“How can you write at a time like this?” people sometimes ask me, and I feel ashamed. Many have remained silent over the past two years, speechless in the face of war. This silence is sometimes disappointing or infuriating, and may even feel like betrayal. The intellectuals are exposed in their weakness. And it is true: in the face of violence, thought is weak. The destruction and killing, the pain and suffering, on a massive industrial scale, dull the senses and erase any horizon of meaning. The purpose of thinking disappears, and with it, the power to think.
But this silence does not stem solely from helplessness. In the face of horror, not only is it difficult to think, but there is something obscene about thinking as such. To think, to speak, and to write requires time, space, silence, and life. It requires distance from war. Those who think and write about the massacre, even critically, in opposition and protest and in solidarity with the victims, signal to the world and to themselves that they are distant, uninvolved. Not only do they not stand with those who suffer; they stand against them—in the comfort zone of the powerful who are not only able to live with violence but live off it, are complicit in it.
And that is the truth. Thought takes part in war. If personal suffering and loss are meaningless, organized violence is not. It is precisely the scale of the destruction, the anonymity of the killing, the nameless terror: these express a kind of generality, a law. War is violence that is not personal but conceptual. One could even say that war is, in essence, a manifestation of thought. Philosophical traditions often describe intellectual pursuits and even the nature of being in terms of battle. At the dawn of Western philosophy, Heraclitus said that “war (pólemos) is the father of all things and the king of all things.” The rabbis of the Talmud speak in many places about “the war of the Torah.” Like war, radical thought undermines the world order and calls human existence into question.
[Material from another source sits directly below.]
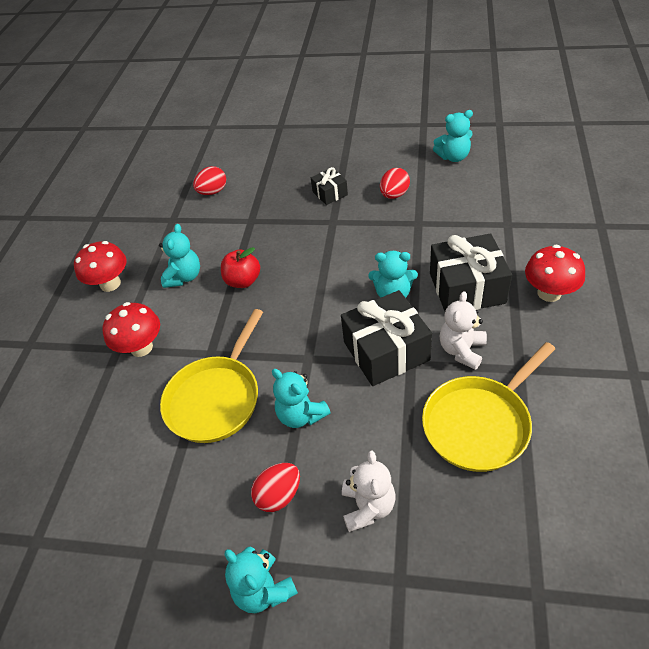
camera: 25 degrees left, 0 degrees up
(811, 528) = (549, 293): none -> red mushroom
After World War I, many thinkers became deeply preoccupied with the existential dimension of thought and pointed to the confrontation with death as founding the experience of truth. The German-Jewish thinker Franz Rosenzweig opened his 1921 philosophical-theological book, The Star of Redemption (Der Stern der Erlösung), which he began writing as a soldier on the Balkan front, with the words: “From death, from the fear of death, begins all awareness of the All.” A decade later, in 1932, Carl Schmitt described war as the most intense level of any dispute on which ideological positions and opposing worldviews solidify into enemy identities ready to kill each other.
In war, thought does not come to an end, but to its climax. The radicalization of ideological differences is not necessarily the cause of war, but sometimes its result: the outbreak of mass violence between opposing camps leads to an intensification of ideological tensions. Confrontation generates articulation. Either way, thought and war are intertwined.
Thinking Gaza
The philosopher Raef Zreik told me that he feels that during the months of war in Gaza, the relevance of philosophy to public discourse has actually increased. It seems to me that the extremity of the action sharpens the conversations in ways that bring fundamental concepts to the surface. The work of critical thinkers is made easier: the insight that reality is indeed based on conceptual foundations, and that these are problematic and require thought, becomes obvious and acute. War is collective deconstruction. No wonder the history of thought is punctuated by wars as turning points. Contemporary intellectual history divides 20th-century thought quite naturally into phases of pre-World War I, interwar, and post-World War II. World wars are manifestations of hostile worldviews on a global level, that is, of conflicting visions of human reality in the world at large. World wars are fought between possible worlds, in the sense that they pit rival concepts of the world against each other.
And since thought participates in war, war calls for thought. We are called upon to think in a way that distances us from the unbearable and paralyzing presence of pain, not in order to detach ourselves from suffering, but to expose the concepts in whose name violence is perpetrated, to reveal them, to think them through. If we succeed in thinking through these concepts, then perhaps we will also succeed in changing them. In the first stage, we can think against them—we can fight. Fighting does not mean killing. Thinkers are summoned to participate in the war, to influence its course, its end or future, by examining from a distance the ideas that drive it—the rival worldviews.
Gaza has become the local arena for such a global ideological struggle between opposing visions of the world. The extreme violence Israel has used and continues to use against Palestinians, even during the current lull in the fighting, calls on thinkers of all countries to intervene and take part. It calls on us to think of Gaza as world war.